Ihr lest all diese heftigen Nachrichten aus Afghanistan, ihr hört von euren Freunden dort. Wie haltet ihr das aus? Und was motiviert euch trotzdem, weiterzumachen?
Mostafa: Ich werde niemals vergessen, woher ich komme und warum ich hier bin. Das motiviert mich immer. Und deswegen strebe ich immer weiter. Ich will hier meine Ziele erreichen. Das merke ich zum Beispiel in meiner Schule: Dort bin ich sehr ehrgeizig.
Parwana: Ich denke, ich kann eine Brücke sein. Zwischen der europäischen Gesellschaft und den Menschen in Afghanistan. Die Leute hier brauchen diese Infos – und die Menschen in Afghanistan müssen gehört werden. Das motiviert mich, weiterzumachen.
Robina: Ich fühle mich nicht deutsch. Aber auch nicht ganz als Afghanin. Ich lebe jetzt zwischen zwei Welten. Es tut oft weh, die Nachrichten aus Afghanistan zu hören – und mich dann zu fragen: Was unterscheidet mich von einer afghanischen Frau? Was von einer deutschen Frau? Auch die Frauen in Afghanistan haben Rechte. Warum wurden sie ihnen genommen? Ich sage mir: Die Taliban wissen genau, wie stark afghanische Frauen sind. Sie kämpfen für ihre Rechte – und ich glaube, dass alle Frauen auf der Welt diese Stärke in sich tragen. Deshalb will ich den afghanischen Mädchen und Frauen das Gefühl geben: Ihr seid nicht allein. Wir kämpfen zusammen.
Gesprächspartner*innen
Mahdie ist 20 Jahre alt, kommt aus einer afghanischen Familie und ist in Iran geboren. Seit drei Jahren lebt sie in Deutschland, wo sie derzeit die gymnasiale Oberstufe besucht. Neben der Schule beschäftigt sich Mahdie intensiv mit Sprachen und Bildung. Besonders engagiert sie sich dafür, anderen jungen Menschen Mut zu machen, die wie sie neu nach Deutschland gekommen sind.

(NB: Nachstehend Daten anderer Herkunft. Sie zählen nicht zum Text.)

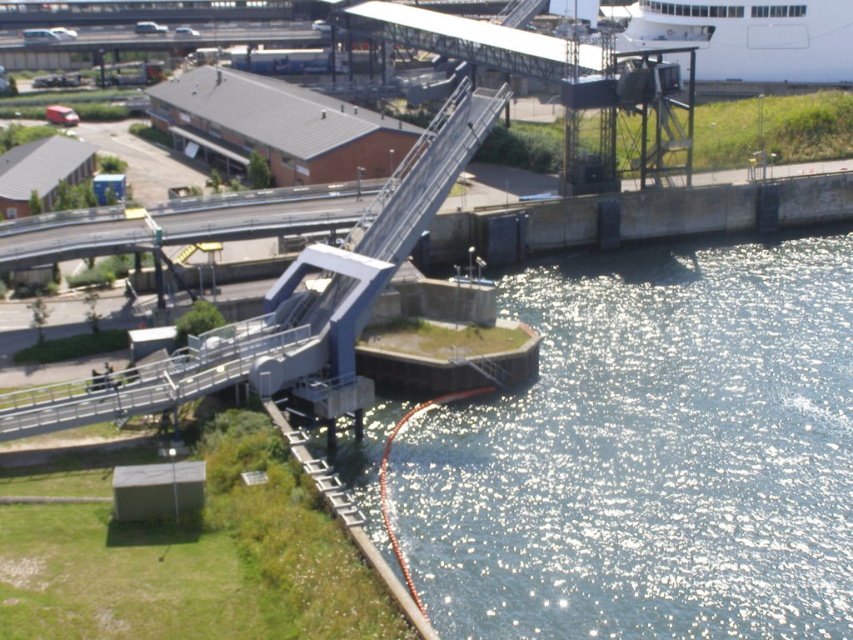
Question: Does shiny metallic water at lower right have a lesser width compared to white glossy cruise ship at upper right?

Choices:
 (A) yes
 (B) no

Answer: (B)

Question: Which object is farther from the camera taking this photo?

Choices:
 (A) shiny metallic water at lower right
 (B) white glossy cruise ship at upper right

Answer: (B)

Question: Observing the image, what is the correct spatial positioning of white glossy cruise ship at upper right in reference to silver metallic rail at lower left?

Choices:
 (A) above
 (B) below

Answer: (A)

Question: Considering the real-world distances, which object is closest to the silver metallic rail at lower left?

Choices:
 (A) white glossy cruise ship at upper right
 (B) shiny metallic water at lower right

Answer: (B)

Question: Which point is closer to the camera?

Choices:
 (A) white glossy cruise ship at upper right
 (B) shiny metallic water at lower right

Answer: (B)

Question: Does shiny metallic water at lower right appear on the left side of silver metallic rail at lower left?

Choices:
 (A) no
 (B) yes

Answer: (A)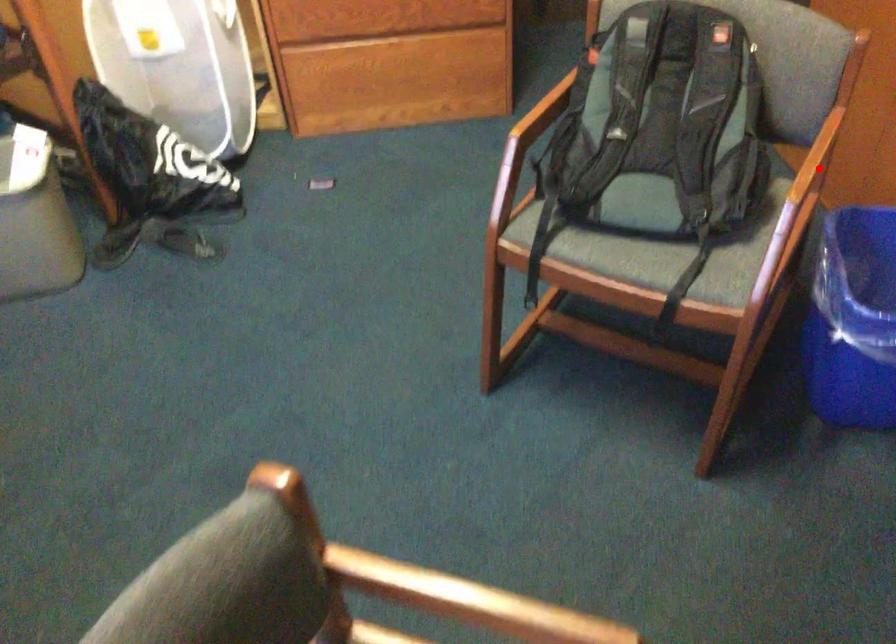
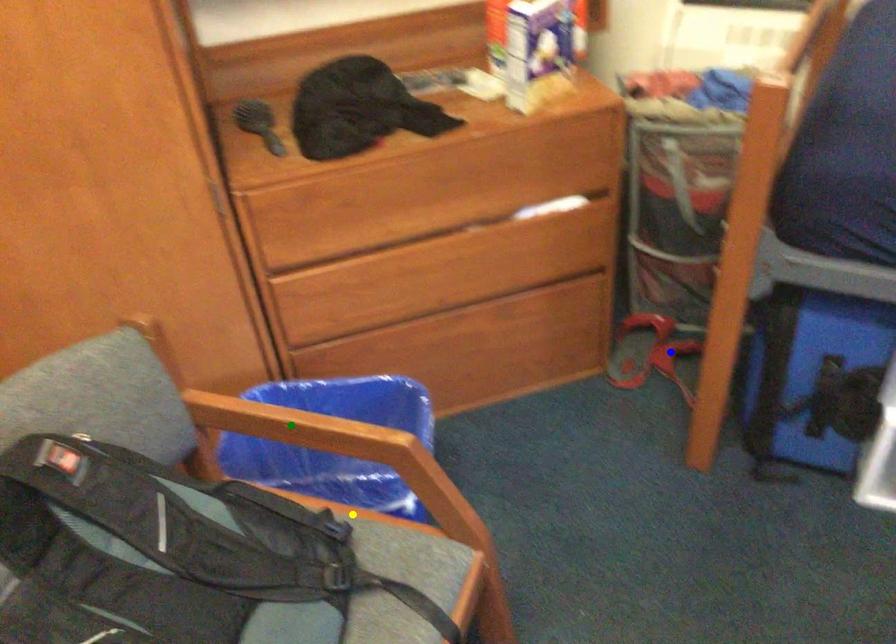
Question: I am providing you with two images of the same scene from different viewpoints. A red point is marked on the first image. You are given multiple points on the second image. Which spot in image 2 lines up with the point in image 1?

Choices:
 (A) blue point
 (B) green point
 (C) yellow point

Answer: (B)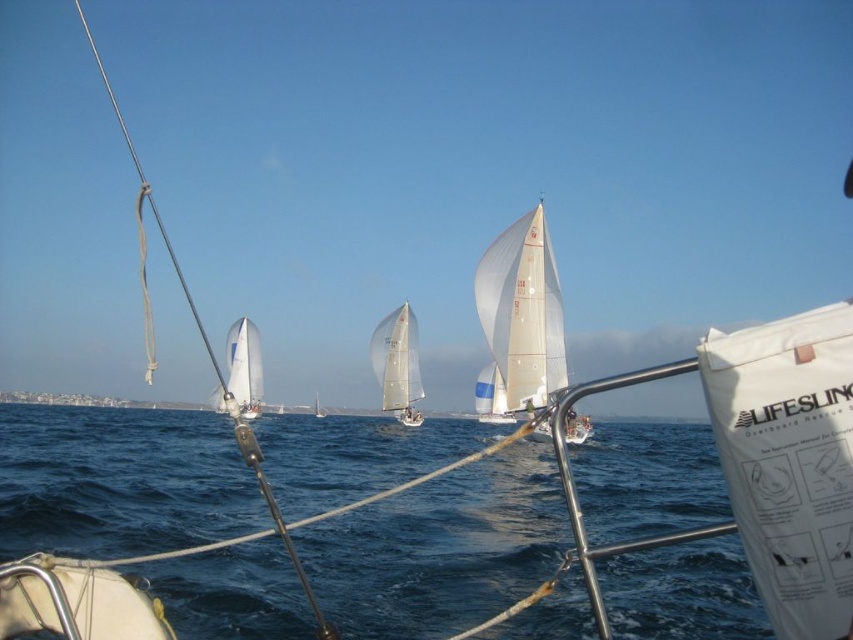
Measure the distance between blue water at center and white sailboat at center.

blue water at center and white sailboat at center are 84.87 feet apart from each other.

Is blue water at center above white sailboat at center?

Actually, blue water at center is below white sailboat at center.

At what (x,y) coordinates should I click in order to perform the action: click on blue water at center. Please return your answer as a coordinate pair (x, y). This screenshot has height=640, width=853. Looking at the image, I should click on (440, 548).

Locate an element on the screen. Image resolution: width=853 pixels, height=640 pixels. blue water at center is located at coordinates [x=440, y=548].

Can you confirm if blue water at center is taller than transparent sailboat at center?

Incorrect, blue water at center's height is not larger of transparent sailboat at center's.

How far apart are blue water at center and transparent sailboat at center?

blue water at center is 117.10 feet away from transparent sailboat at center.

Which is behind, point (581, 624) or point (369, 349)?

The point (369, 349) is more distant.

At what (x,y) coordinates should I click in order to perform the action: click on blue water at center. Please return your answer as a coordinate pair (x, y). The image size is (853, 640). Looking at the image, I should click on (440, 548).

Who is positioned more to the right, blue water at center or white sailboat at left?

blue water at center is more to the right.

Does blue water at center appear under white sailboat at left?

Correct, blue water at center is located below white sailboat at left.

Does point (680, 506) lie behind point (215, 397)?

No, (680, 506) is in front of (215, 397).

This screenshot has height=640, width=853. I want to click on blue water at center, so click(x=440, y=548).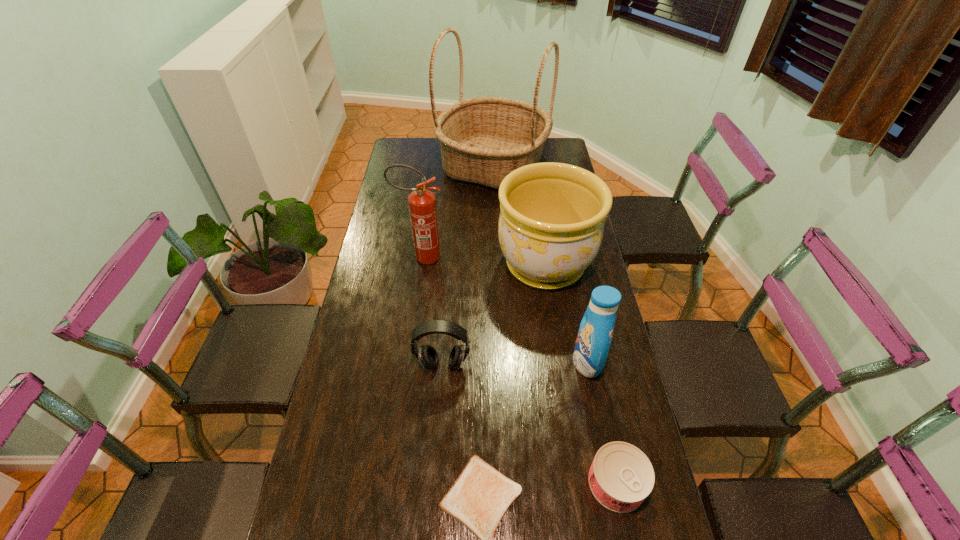
This screenshot has width=960, height=540. What are the coordinates of `free space located on the front-facing side of the detergent` in the screenshot? It's located at (550, 362).

Where is `vacant space located 0.220m on the front-facing side of the detergent`? This screenshot has width=960, height=540. vacant space located 0.220m on the front-facing side of the detergent is located at coordinates (499, 362).

Identify the location of vacant space situated 0.060m on the front-facing side of the detergent. This screenshot has height=540, width=960. (553, 362).

What are the coordinates of `vacant region located 0.070m on the ear cups of the earphone` in the screenshot? It's located at (440, 397).

Find the location of a particular element. This screenshot has width=960, height=540. vacant space situated on the back of the can is located at coordinates (588, 341).

At what (x,y) coordinates should I click in order to perform the action: click on object present at the far edge. Please return your answer as a coordinate pair (x, y). This screenshot has height=540, width=960. Looking at the image, I should click on (482, 139).

Locate an element on the screen. object that is at the left edge is located at coordinates (422, 204).

Where is `basket at the right edge`? basket at the right edge is located at coordinates (482, 139).

Find the location of a particular element. flowerpot located at the right edge is located at coordinates (552, 215).

At what (x,y) coordinates should I click in order to perform the action: click on detergent located in the right edge section of the desktop. Please return your answer as a coordinate pair (x, y). The height and width of the screenshot is (540, 960). Looking at the image, I should click on pyautogui.click(x=595, y=333).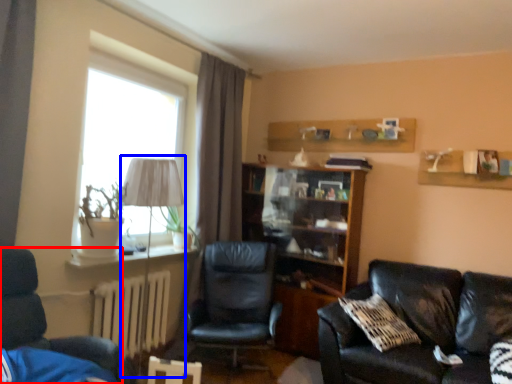
Question: Which object is closer to the camera taking this photo, chair (highlighted by a red box) or table lamp (highlighted by a blue box)?

Choices:
 (A) chair
 (B) table lamp

Answer: (A)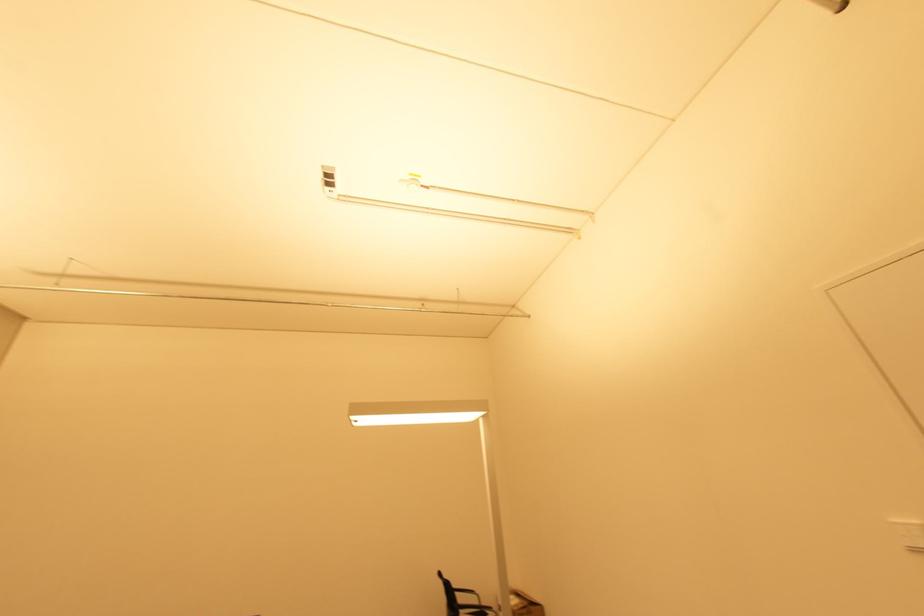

Robina ist 24 Jahre alt. Mit 16 Jahren floh sie ohne ihre Familie aus Afghanistan nach Deutschland. Inzwischen studiert sie Wirtschaftsingenieurwesen. Neben ihrem Studium engagiert sich Robina als Young Advocate bei Terre des Hommes, um auf die schwierige Situation der Menschen in Afghanistan aufmerksam zu machen. Außerdem ist sie bei der Organisation „Jugendliche ohne Grenzen“ aktiv und arbeitet als ehrenamtliche Dolmetscherin.
Parwana ist 20 Jahre alt und Autorin und Aktivistin aus Afghanistan. In griechischen Lagern schrieb sie Bücher und startete Bildungsproteste ("Baut Schulen, keine Mauern"). Mit dem "Young Refugees Movement" kämpft sie für Geflüchtetenrechte. Heute lebt Parwana in Deutschland, besucht die Oberstufe und schreibt weiter. Sie sagt: „Meine Worte sind mein Widerstand.“
Mostafa ist 25 Jahre alt. Mit 15 Jahren kam er nach Deutschland. Nach dem erfolgreichen Abschluss seines Abiturs macht er derzeit eine Ausbildung zum Kfz-Mechatroniker mit dem Schwerpunkt System- und Hochvolttechnik.